▸ Текст для чтения:
:::

Снег падал хлопьями, поля и леса были покрыты белой пеленой и терялись в тумане. Ясно различались мрачная, наполовину замерзшая Березина, темные воды которой пробивали себе путь между льдинами, и мосты, едва возвышающиеся над поверхностью реки. А на берегу десятки тысяч безоружных, больных, почти одичавших людей, давящих друг друга ради того, чтобы прорваться на ту сторону, где, может быть, еще удастся спастись от этих наводящих ужас бородатых казаков, одержимых страстью грабежа…

Рано утром авангард корпуса Витгенштейна потянулся к Студянке и на рассвете перешел в наступление против войск Виктора. Его поддержали часть дивизии Г. М. Берга и резерв Б. Б. Фока. Но особенно большой вред неприятелю причинила артиллерия, открывшая огонь по мостам через Березину. Людей охватила паника.

Более сильные сбрасывали в воду более слабых, мешавших им продвигаться вперед, шли по телам больных и раненых, попадавшихся на их пути. Сотни людей остались здесь, раздавленные колесами; другие, надеясь спастись вплавь, замерзали на середине реки и погибали, взбираясь на льдины, которые шли вместе с ними ко дну. Несмотря на эти печальные примеры, тысячи людей бросались в Березину, где умирали в мучительных конвульсиях и с отчаянием в душе.

Когда один из мостов рухнул под тяжестью обозных повозок и орудий, все бросились ко второму. Давка была такая, что даже самые сильные не могли противиться натиску.

:::

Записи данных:
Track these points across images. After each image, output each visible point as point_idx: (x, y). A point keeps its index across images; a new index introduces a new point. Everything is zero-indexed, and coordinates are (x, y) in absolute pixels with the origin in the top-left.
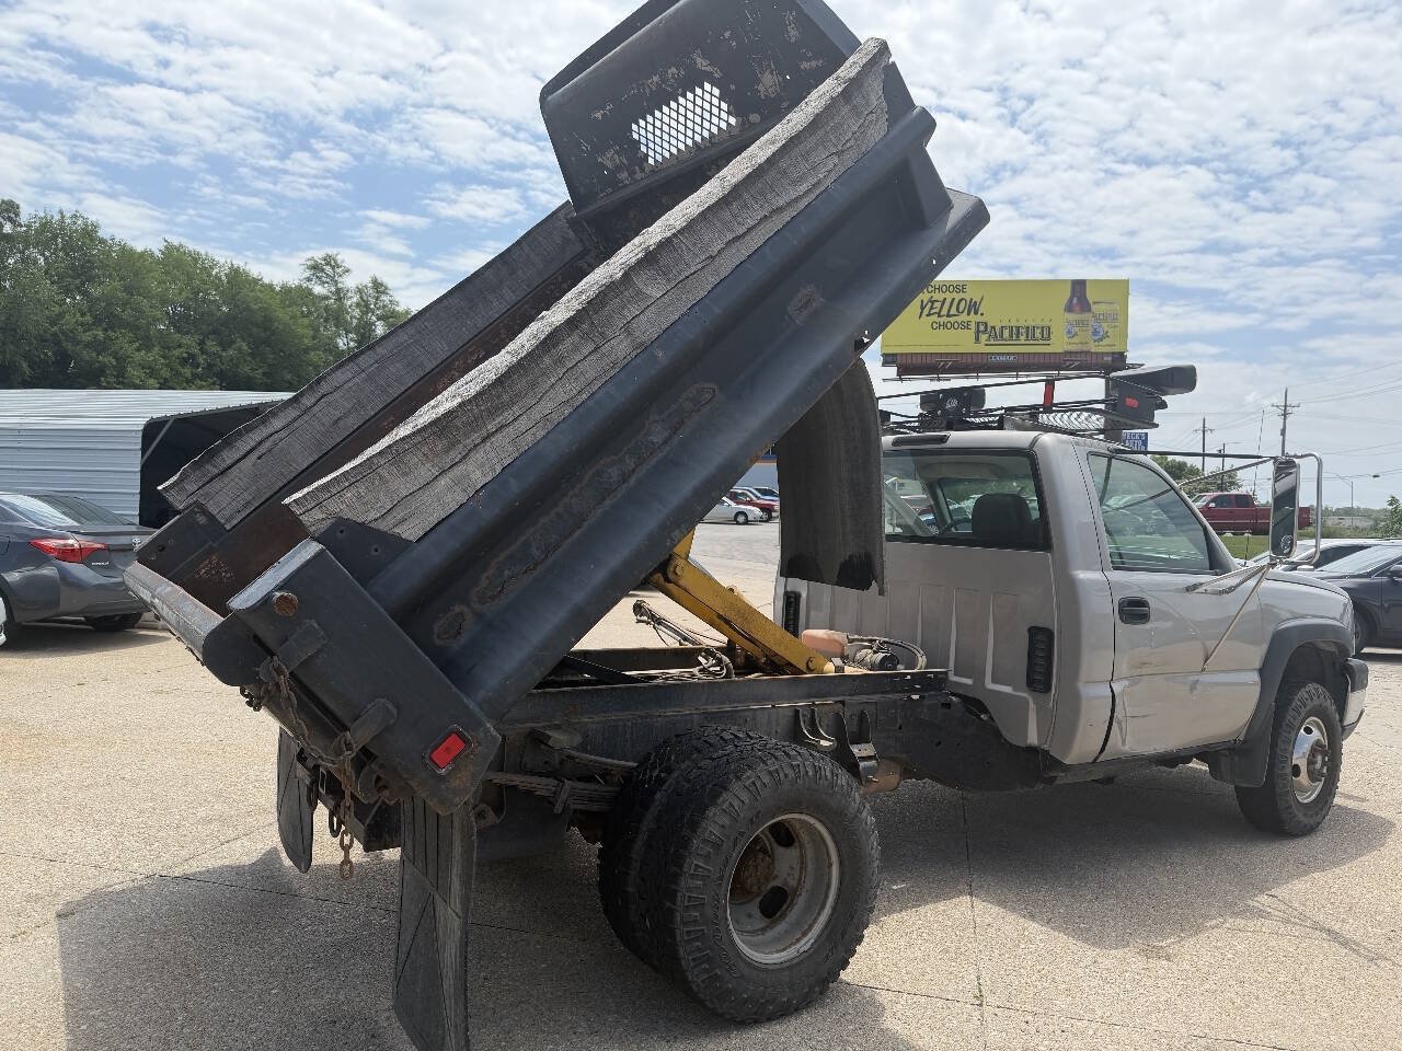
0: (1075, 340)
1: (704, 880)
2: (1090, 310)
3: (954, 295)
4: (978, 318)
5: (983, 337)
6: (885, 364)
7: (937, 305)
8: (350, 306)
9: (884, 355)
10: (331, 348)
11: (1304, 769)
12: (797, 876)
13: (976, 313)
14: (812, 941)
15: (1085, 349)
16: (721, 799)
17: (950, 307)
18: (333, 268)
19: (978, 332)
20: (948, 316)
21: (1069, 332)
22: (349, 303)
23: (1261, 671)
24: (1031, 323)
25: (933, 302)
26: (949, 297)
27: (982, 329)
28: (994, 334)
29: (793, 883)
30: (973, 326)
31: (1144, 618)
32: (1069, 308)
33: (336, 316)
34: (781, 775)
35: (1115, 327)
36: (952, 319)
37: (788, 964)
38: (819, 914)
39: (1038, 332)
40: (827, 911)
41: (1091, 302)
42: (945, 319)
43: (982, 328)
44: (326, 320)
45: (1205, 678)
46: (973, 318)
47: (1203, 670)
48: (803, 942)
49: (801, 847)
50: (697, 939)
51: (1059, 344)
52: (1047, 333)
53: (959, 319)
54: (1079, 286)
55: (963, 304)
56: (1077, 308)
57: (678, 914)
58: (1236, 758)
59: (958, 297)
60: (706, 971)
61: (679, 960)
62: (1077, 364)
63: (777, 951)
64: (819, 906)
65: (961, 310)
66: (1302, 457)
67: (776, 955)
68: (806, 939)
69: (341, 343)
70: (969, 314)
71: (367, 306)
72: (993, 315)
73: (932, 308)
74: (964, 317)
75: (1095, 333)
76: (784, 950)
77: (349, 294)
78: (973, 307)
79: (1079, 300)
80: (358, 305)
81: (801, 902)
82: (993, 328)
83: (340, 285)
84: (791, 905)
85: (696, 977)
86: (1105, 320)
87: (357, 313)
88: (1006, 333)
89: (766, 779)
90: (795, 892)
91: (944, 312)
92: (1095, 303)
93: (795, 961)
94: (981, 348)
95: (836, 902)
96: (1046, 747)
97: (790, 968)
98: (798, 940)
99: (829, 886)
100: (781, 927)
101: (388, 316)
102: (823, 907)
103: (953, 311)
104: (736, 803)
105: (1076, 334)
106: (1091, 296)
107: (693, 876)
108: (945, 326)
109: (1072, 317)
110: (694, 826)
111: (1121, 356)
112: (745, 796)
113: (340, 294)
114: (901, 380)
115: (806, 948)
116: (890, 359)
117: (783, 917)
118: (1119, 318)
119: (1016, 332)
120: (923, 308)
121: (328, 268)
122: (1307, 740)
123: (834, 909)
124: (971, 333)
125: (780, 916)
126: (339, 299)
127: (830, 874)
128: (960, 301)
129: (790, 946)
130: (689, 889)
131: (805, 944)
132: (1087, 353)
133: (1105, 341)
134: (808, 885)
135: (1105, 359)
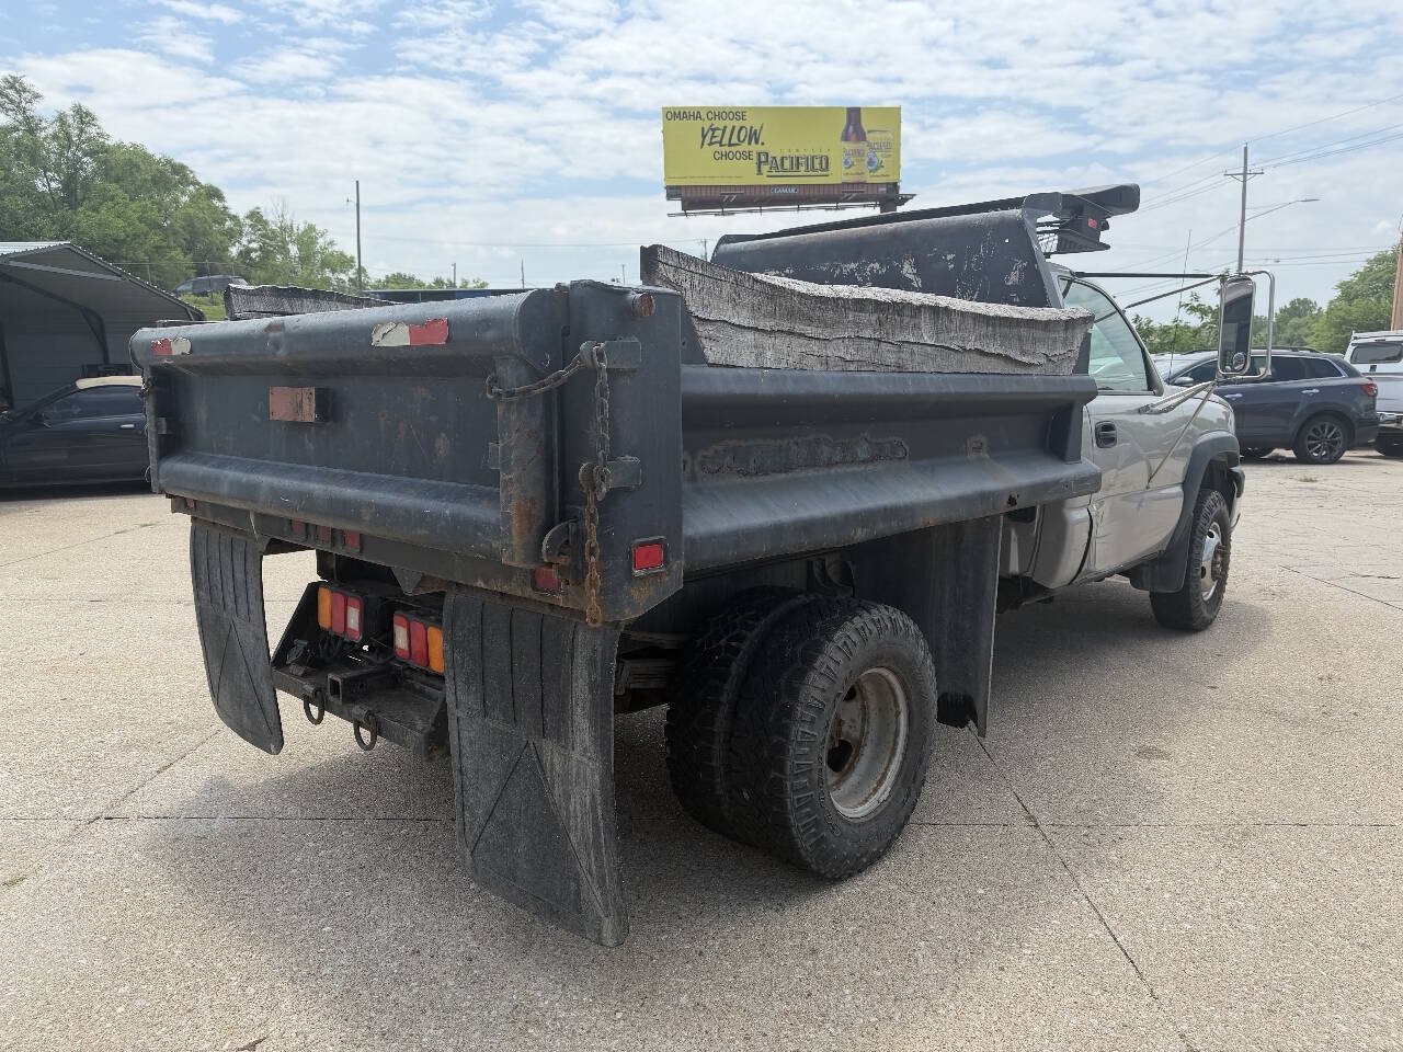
0: (852, 170)
1: (810, 747)
2: (864, 139)
3: (735, 122)
4: (759, 148)
5: (765, 168)
6: (670, 197)
7: (718, 133)
8: (45, 139)
9: (668, 188)
10: (28, 191)
11: (1208, 571)
12: (859, 728)
13: (757, 142)
14: (889, 789)
15: (862, 180)
16: (818, 662)
17: (731, 136)
18: (18, 91)
19: (760, 163)
20: (730, 145)
21: (846, 162)
22: (43, 134)
23: (1183, 485)
24: (809, 153)
25: (714, 130)
26: (729, 124)
27: (762, 160)
28: (777, 165)
29: (856, 734)
30: (754, 156)
31: (1112, 440)
32: (846, 138)
33: (31, 153)
34: (867, 631)
35: (889, 156)
36: (734, 149)
37: (872, 816)
38: (890, 761)
39: (817, 162)
40: (898, 758)
41: (866, 131)
42: (727, 149)
43: (763, 158)
44: (18, 157)
45: (1148, 495)
46: (754, 148)
47: (1148, 488)
48: (880, 791)
49: (863, 699)
50: (806, 805)
51: (837, 175)
52: (825, 163)
53: (740, 148)
54: (854, 114)
55: (743, 132)
56: (853, 137)
57: (788, 784)
58: (1157, 567)
59: (738, 124)
60: (815, 835)
61: (789, 828)
62: (854, 195)
63: (861, 804)
64: (888, 753)
65: (742, 139)
66: (1254, 274)
67: (860, 808)
68: (882, 788)
69: (40, 185)
70: (749, 143)
71: (68, 137)
72: (775, 145)
73: (713, 136)
74: (745, 147)
75: (871, 162)
76: (866, 801)
77: (44, 124)
78: (754, 136)
79: (855, 129)
80: (55, 137)
81: (867, 751)
82: (774, 158)
83: (28, 113)
84: (857, 756)
85: (805, 844)
86: (880, 149)
87: (54, 146)
88: (787, 164)
89: (855, 637)
90: (860, 744)
91: (725, 141)
92: (869, 132)
93: (879, 811)
94: (764, 180)
95: (906, 748)
96: (1028, 574)
97: (875, 819)
98: (875, 790)
99: (897, 734)
100: (853, 779)
101: (99, 151)
102: (893, 753)
103: (734, 140)
104: (832, 665)
105: (853, 165)
106: (866, 124)
107: (800, 744)
108: (727, 155)
109: (849, 146)
110: (794, 693)
111: (895, 186)
112: (839, 657)
113: (31, 127)
114: (686, 214)
115: (884, 797)
116: (673, 191)
117: (852, 768)
118: (892, 147)
119: (796, 163)
120: (704, 137)
121: (11, 92)
122: (1211, 543)
123: (905, 756)
124: (753, 164)
125: (849, 768)
126: (31, 131)
127: (897, 723)
128: (741, 128)
129: (869, 797)
130: (798, 756)
131: (884, 792)
132: (863, 184)
133: (879, 172)
134: (872, 736)
135: (881, 189)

:::

▸ Что нужно сделать:
**A.** Ответьте на вопросы по тексту о переправе через Березину:
(i) Авангард чьего корпуса двинулся к Студянке?
(ii) Что особенно сильно навредило неприятелю?
(iii) Под тяжестью чего рухнул один из мостов?
**B.** Напишите продолжение текста о переправе через Березину, начав сразу после его последнего предложения.
Эти записи получены из другого источника.

▸ Ответы:
**A.**
(i) Авангард корпуса Витгенштейна.
(ii) Артиллерия, открывшая огонь по мостам через Березину.
(iii) Под тяжестью обозных повозок и орудий.

**B.**
Услышав артиллерийскую стрельбу у Студянки, перешли в наступление войска Чичагова. Русские почти полностью истребили Привисленский легион. Сильно пострадали и другие дивизии. Удино был ранен, и маршал Ней принял командование на себя. Наполеон бросил в бой остатки Молодой и Старой гвардии. И здесь, на правом берегу Березины, наибольший урон неприятелю нанесла артиллерия.

Развязка наступила на рассвете 17 ноября. Под огнем русских пушек войска Виктора стали отходить к Березине, пробивая себе дорогу штыками и прикладами. Сотни повозок и тысячи нестроевых солдат оставались еще на левом берегу реки, когда генерал Эбле, выполняя приказ Наполеона, поджег мост. Полчаса спустя на эту толпу налетели казаки, часть ее изрубили, а большую взяли в плен.

Когда корпус Виктора переправился на правый берег, Наполеон приказал отводить войска к Зембиновскому дефиле, так и не занятому русскими.

По данным французских источников, Наполеон потерял на берегах Березины убитыми, ранеными и утонувшими в реке от 20 до 25 тысяч своих солдат. Такими же цифрами оперировал и историк Богданович. В плен было взято 24 тысячи человек, в том числе 5 генералов и 427 офицеров. Трофеями победителей стали 4 знамени и 22 орудия. Русские потеряли убитыми и ранеными 4 тысячи человек.

Успех был ошеломляющий, но истребить «всю французскую армию» до последнего ее солдата, как планировал Кутузов, не удалось. Сам Наполеон, все его маршалы, многие генералы, 2 тысячи офицеров и 7 тысяч самых боеспособных солдат вырвались из окружения и ушли через Зембиновское дефиле, уничтожив за собою мосты, что позволило им на один марш оторваться от преследователей.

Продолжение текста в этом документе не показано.